Celebrating life in the face of death

Some are afraid to discuss about death. The idea of an eventual passing of a loved one is, as much as possible, something we don't want to talk about. We hate to entertain the idea that a member of our family will soon leave us. But whether we are impervious about it, we all lead to the same destination as death is inevitable.

Every year, we find time to visit our loved ones in the cemetery. It is one of the many special occasions when members of the family would gather and relish the memories of their departed. Days before All Souls' Day, preparations have been made such as making sure that the tombs and their surroundings are clean and ready to accommodate a number of relatives and visitors. Flowers, candles, and food are likewise prepared to be shared by the immediate family members and some relatives who are unanticipated to visit. And though this practice has brought positive social benefits for it strengthens social bonds and commitments since immemorial, others have made this as an occasion for unrestrained display of resources that have stripped the occasion of its very essence. Some parts of the cemetery have been swarmed by party buffs. And up until the wee hours, the merrymaking goes on. This is unmindful of others who want a serene and memorable way of remembering their departed.
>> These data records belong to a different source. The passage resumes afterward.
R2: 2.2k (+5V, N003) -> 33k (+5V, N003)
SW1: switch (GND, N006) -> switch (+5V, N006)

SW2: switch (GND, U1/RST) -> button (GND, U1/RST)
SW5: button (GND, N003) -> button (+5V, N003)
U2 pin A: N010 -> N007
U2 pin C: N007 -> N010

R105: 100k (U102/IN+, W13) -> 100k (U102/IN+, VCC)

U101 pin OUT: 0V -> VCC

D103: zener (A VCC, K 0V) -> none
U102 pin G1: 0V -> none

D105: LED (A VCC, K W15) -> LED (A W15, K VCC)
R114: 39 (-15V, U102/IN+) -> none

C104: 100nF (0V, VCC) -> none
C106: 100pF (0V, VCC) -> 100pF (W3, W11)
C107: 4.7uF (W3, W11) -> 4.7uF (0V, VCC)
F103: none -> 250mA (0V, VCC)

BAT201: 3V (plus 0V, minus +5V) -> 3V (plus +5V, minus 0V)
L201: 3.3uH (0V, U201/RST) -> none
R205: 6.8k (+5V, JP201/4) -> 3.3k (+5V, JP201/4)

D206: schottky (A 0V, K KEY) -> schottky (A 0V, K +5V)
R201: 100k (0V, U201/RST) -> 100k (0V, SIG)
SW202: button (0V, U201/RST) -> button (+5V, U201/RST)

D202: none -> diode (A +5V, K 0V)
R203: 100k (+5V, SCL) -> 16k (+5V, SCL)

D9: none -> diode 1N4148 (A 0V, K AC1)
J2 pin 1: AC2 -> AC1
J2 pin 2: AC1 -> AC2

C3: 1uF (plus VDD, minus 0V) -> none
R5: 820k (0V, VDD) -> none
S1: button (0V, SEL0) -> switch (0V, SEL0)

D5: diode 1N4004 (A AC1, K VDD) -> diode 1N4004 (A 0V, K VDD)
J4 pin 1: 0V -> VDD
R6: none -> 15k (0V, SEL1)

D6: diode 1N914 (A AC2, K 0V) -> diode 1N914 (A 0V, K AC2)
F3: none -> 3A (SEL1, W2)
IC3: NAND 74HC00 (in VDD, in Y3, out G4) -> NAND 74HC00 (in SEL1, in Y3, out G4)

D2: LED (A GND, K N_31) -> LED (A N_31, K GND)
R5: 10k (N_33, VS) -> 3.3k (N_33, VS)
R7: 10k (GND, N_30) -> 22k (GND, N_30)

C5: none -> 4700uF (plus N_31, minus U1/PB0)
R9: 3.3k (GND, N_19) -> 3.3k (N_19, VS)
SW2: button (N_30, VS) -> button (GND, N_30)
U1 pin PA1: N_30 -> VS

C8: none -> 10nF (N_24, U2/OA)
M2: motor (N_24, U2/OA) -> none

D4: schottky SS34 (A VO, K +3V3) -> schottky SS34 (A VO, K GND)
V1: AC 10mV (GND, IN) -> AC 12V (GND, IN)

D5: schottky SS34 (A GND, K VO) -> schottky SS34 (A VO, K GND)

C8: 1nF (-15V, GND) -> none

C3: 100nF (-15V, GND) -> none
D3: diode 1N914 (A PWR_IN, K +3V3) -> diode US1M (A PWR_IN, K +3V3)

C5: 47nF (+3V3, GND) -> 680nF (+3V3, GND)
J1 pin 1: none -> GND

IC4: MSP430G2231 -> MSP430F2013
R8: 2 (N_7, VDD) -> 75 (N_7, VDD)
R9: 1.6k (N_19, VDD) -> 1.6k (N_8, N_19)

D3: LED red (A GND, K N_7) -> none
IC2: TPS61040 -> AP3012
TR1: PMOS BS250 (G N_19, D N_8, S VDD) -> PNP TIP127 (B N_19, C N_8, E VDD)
The memories of our loved ones serve as our lessons to inspire to be better individuals-even better than what they were. For sure they have lessons that guide us to face our own world. We are grateful that they have left us with valuable lessons that for sure if we take them seriously would make us better daughters, sisters, brothers, fathers, and mothers. On the other hand, there are also lessons that we know repeating the same would just lead us to failure and frustration for others. Just like us, our departed ones were not perfect individuals. They also had their share of failures and limitations. And their shortcomings could also be a potent lesson. For sure, if we use or have learned from them, they would be happy for what we have become.

For Catholics, in All Souls' Day, we're talking about those people who have died before us, and their process of getting to heaven through Christ. The Catholic Church calls this purification, "Purgatory." The Catholic teaching on Purgatory essentially requires belief in two realities: there will be a purification of believers prior to entering heaven and the prayers and masses of the faithful in some way benefit those in the state of purification. It has its roots all the way back to the fourth century. It is on this day that the Book of the Dead is opened to allow parishioners to write the names of relatives to be remembered.

And for every All Souls' Day, there are many departed loved ones that I cannot just simply forget. I cannot forget my father, brother, sister, son, relatives, and friends. All of them have touched my life through the lessons they have taught me. And for every commemoration, it reminds me that their lives on Earth would be worth remembering for it is in their leaving that makes life worth living.        

Though it has become an opportunity for social interactions among members of the family and relatives, but unlike other celebrations, it must be carried out with sense of solemnity to attain focus in immortalizing the memories of our loved ones.

All Souls' Day, unlike the day before it, is used to remember ordinary people who have died, not glorified "saints." And so cemeteries have become a place for the living more than for the dead. More than mourning for and remembering our dead, we celebrate life in the face of death.